▶ **What you should do**:
Return the following blog post about how small software companies can beat large corporations, reproducing it word for word in full.

▶ **Text block**:
══════════

Fly like a rocket boosted turtleYes.  They can.  You can.  And this is exactly what this blog is about.  My purpose in starting this blog is to provide tips and ideas for small and medium software companies (especially startups), on how to kick some big corporate butt.  If you are reading this and you work for Microsoft, Oracle, SAP, IBM, CA, etc – this is not the blog for you… or maybe it is, because you are going to end up buying startups that kick your butt, which should probably make everyone happy.  Just try not to mess up their software and their customers after you buy the company, ok?

Big companies have massive resources at their disposal, armies of marketeers and sales people, hoards of customers, and seemingly infinite presence.  Funny enough – this is also where your opportunity lies, because the flip side of this very fact is also their weak spot.  Their massive sales & marketing machines are like aircraft carriers – they are powerful, loaded with weapons, omnipresent, but also take a long time to change course and they work according to predefined procedures.  Flexibility is nonexistent, and unknown/bold tactics are almost never used.  They also carry a lot of baggage with them in the form of reputation & corporate standards.  For many large companies, their truly creative sales & marketing people are buried in some corner of a side department with a corporate style manager asking them whats the status of their sales.  This is not to say that the large companies are not smart. They ARE smart, VERY smart.  They did not get to be the biggest and best in their field by being bozos.  However, they do have an inherent weak spot created by their size, and this can be exploited.

══════════

▶ **Extracted records**:

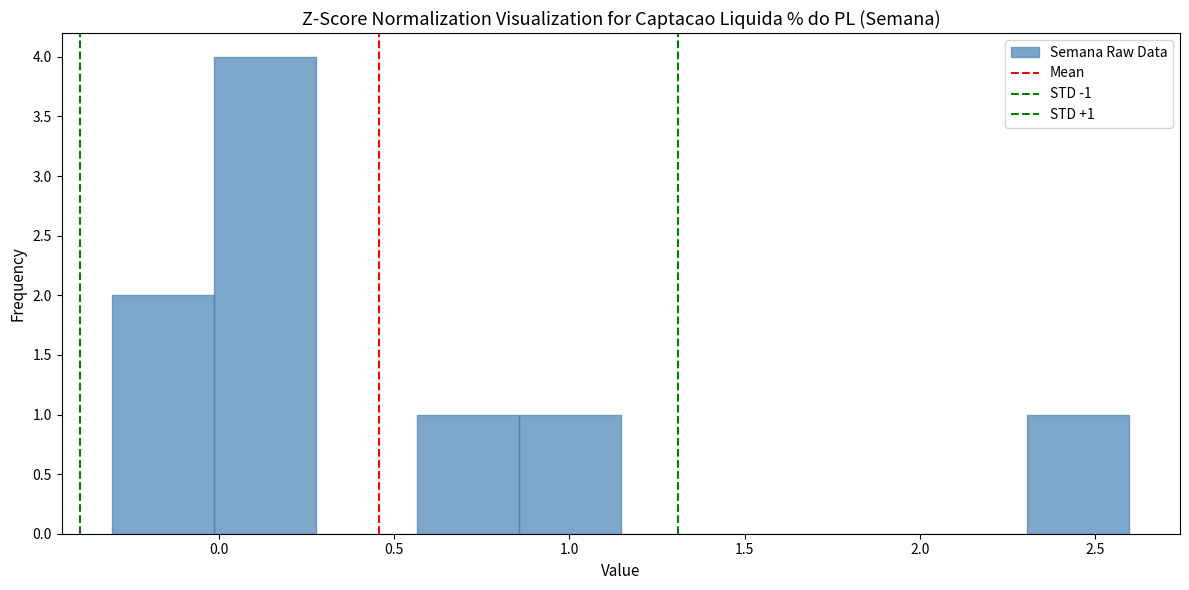

Over which range of the x-axis is the bar tallest?

0.00 to 0.30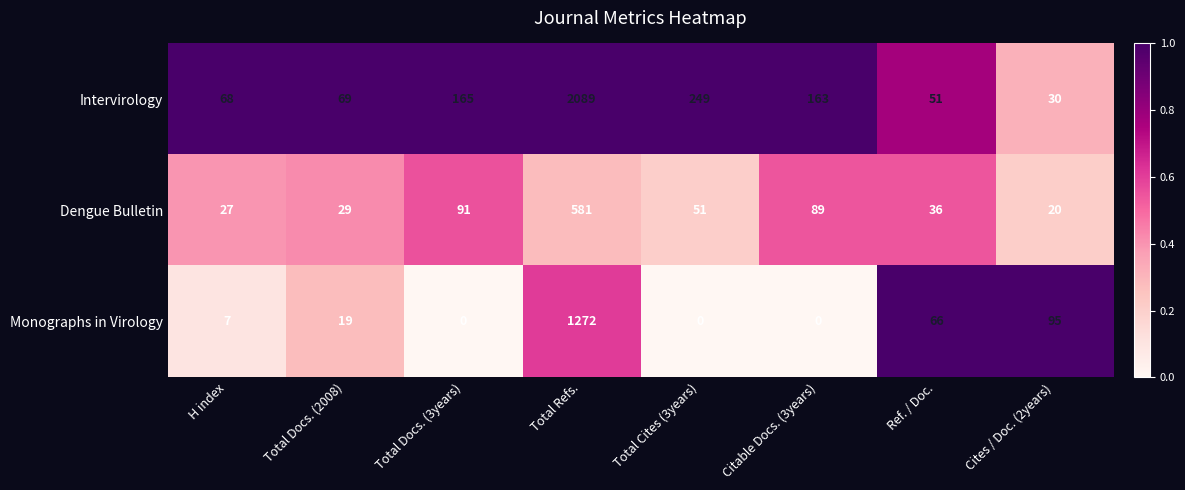

Which category has the highest value across all series?

Total Refs.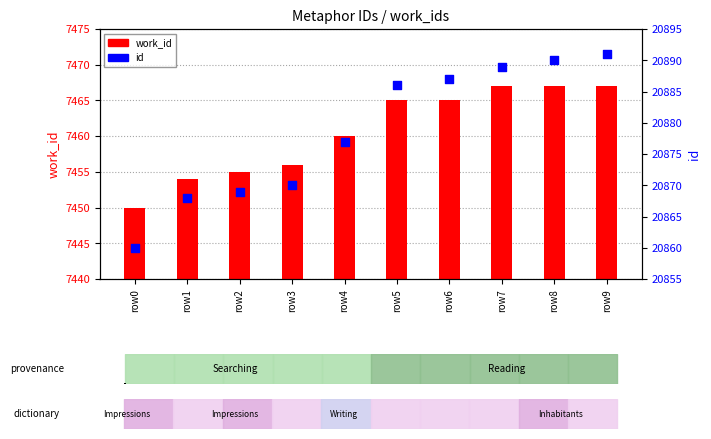

Which series reaches the maximum Y coordinate?

id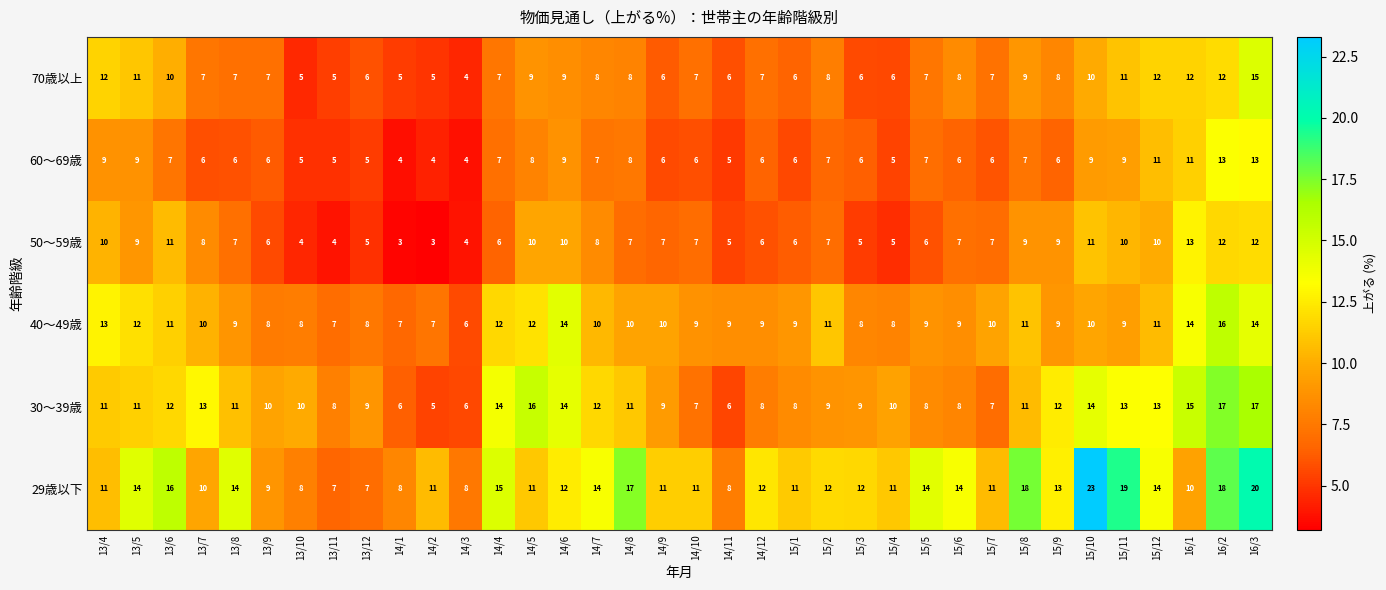

Which series changed the most between 15/4 and 15/8?

29歳以下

══════════

▶ **Output below**:
Fly like a rocket boosted turtleYes.  They can.  You can.  And this is exactly what this blog is about.  My purpose in starting this blog is to provide tips and ideas for small and medium software companies (especially startups), on how to kick some big corporate butt.  If you are reading this and you work for Microsoft, Oracle, SAP, IBM, CA, etc – this is not the blog for you… or maybe it is, because you are going to end up buying startups that kick your butt, which should probably make everyone happy.  Just try not to mess up their software and their customers after you buy the company, ok?

Big companies have massive resources at their disposal, armies of marketeers and sales people, hoards of customers, and seemingly infinite presence.  Funny enough – this is also where your opportunity lies, because the flip side of this very fact is also their weak spot.  Their massive sales & marketing machines are like aircraft carriers – they are powerful, loaded with weapons, omnipresent, but also take a long time to change course and they work according to predefined procedures.  Flexibility is nonexistent, and unknown/bold tactics are almost never used.  They also carry a lot of baggage with them in the form of reputation & corporate standards.  For many large companies, their truly creative sales & marketing people are buried in some corner of a side department with a corporate style manager asking them whats the status of their sales.  This is not to say that the large companies are not smart. They ARE smart, VERY smart.  They did not get to be the biggest and best in their field by being bozos.  However, they do have an inherent weak spot created by their size, and this can be exploited.